[Plain-text engineering files]

'''

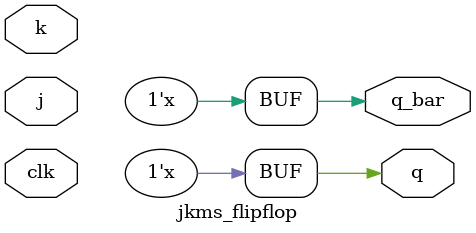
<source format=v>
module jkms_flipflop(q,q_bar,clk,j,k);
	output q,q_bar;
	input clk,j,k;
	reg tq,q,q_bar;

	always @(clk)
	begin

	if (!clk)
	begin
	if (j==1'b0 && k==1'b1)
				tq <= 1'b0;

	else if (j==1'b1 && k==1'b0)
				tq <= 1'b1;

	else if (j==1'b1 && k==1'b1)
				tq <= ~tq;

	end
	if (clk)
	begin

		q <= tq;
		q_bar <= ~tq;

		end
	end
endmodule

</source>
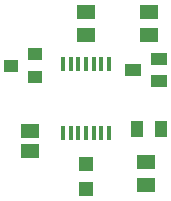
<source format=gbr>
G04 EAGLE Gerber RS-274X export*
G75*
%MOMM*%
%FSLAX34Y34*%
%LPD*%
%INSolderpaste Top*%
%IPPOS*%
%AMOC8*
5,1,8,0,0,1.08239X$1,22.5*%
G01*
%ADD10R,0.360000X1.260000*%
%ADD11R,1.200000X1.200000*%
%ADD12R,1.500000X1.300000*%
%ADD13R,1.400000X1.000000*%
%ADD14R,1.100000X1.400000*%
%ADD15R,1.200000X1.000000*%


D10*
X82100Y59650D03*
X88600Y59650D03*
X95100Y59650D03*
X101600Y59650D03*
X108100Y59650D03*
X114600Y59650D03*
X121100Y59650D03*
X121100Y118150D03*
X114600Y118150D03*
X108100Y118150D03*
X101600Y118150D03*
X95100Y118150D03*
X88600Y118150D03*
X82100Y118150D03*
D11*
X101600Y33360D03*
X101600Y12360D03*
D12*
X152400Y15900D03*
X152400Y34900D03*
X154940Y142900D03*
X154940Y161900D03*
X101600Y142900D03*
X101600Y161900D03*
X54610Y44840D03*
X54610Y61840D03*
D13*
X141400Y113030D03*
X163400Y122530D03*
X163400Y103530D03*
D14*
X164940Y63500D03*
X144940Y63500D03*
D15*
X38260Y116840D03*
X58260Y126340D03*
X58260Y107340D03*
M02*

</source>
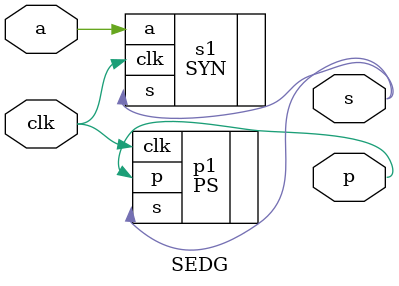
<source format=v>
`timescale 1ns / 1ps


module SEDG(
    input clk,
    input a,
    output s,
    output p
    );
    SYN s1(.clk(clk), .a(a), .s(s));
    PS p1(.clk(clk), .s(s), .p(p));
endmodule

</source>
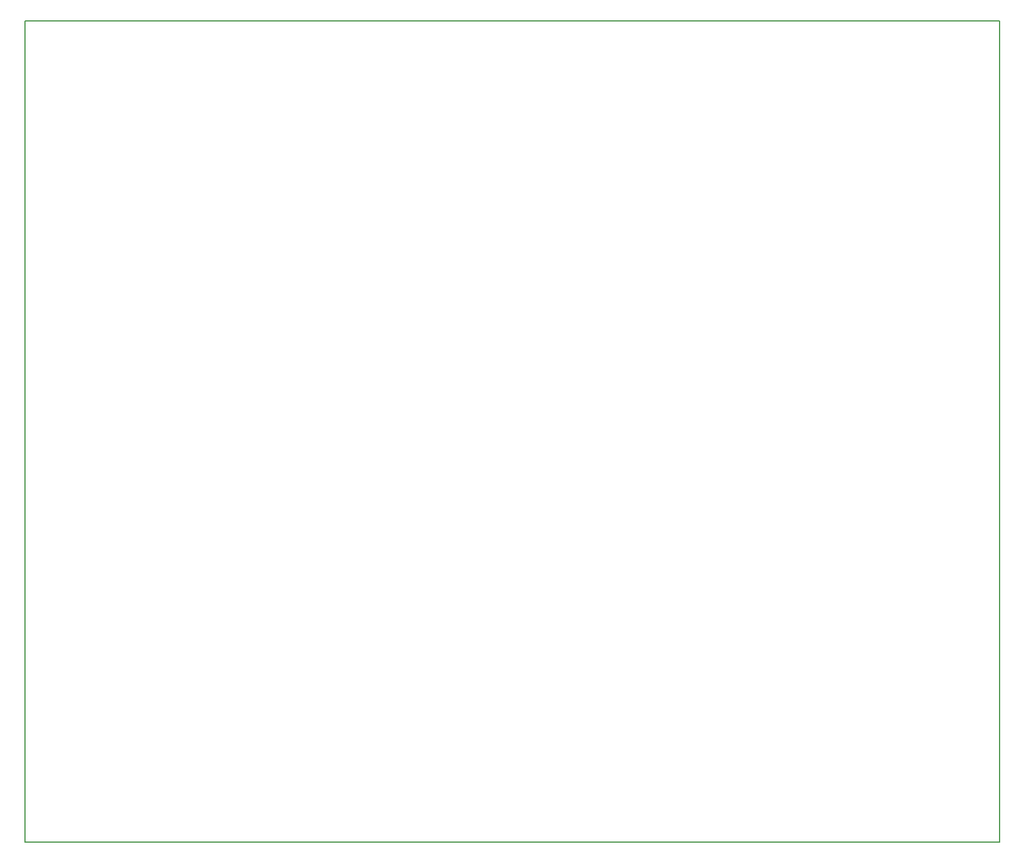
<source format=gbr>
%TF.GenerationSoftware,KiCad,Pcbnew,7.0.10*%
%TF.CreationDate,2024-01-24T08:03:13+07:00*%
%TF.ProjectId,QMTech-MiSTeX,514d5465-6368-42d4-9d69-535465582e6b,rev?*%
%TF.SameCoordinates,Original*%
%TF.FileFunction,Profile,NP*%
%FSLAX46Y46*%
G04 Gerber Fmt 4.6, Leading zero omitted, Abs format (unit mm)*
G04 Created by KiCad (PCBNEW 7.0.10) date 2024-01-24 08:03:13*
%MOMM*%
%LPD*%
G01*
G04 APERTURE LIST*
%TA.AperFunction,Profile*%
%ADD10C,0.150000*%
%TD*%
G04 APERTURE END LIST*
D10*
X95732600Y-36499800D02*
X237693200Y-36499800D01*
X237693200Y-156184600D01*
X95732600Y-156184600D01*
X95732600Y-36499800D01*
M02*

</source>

'''

**Problem details:**
Scan the preceding records for lines with the word "LIST". Say how many there are and nothing else.

**Solved exercise:**
2